ASSIGNED TASK: All lines from the one including "Tonneau Cover" to the bottom of the entries below should be repeated exactly, both ends kept.

ENTRIES SHOWN:
□ □ □ □ □

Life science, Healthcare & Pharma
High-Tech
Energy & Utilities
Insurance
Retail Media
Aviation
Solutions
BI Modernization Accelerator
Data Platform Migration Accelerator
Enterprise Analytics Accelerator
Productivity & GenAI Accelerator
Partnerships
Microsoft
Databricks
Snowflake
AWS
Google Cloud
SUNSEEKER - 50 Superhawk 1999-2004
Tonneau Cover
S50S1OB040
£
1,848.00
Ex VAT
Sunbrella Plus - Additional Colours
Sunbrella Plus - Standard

□ □ □ □ □

RESULT:
Tonneau Cover
S50S1OB040
£
1,848.00
Ex VAT
Sunbrella Plus - Additional Colours
Sunbrella Plus - Standard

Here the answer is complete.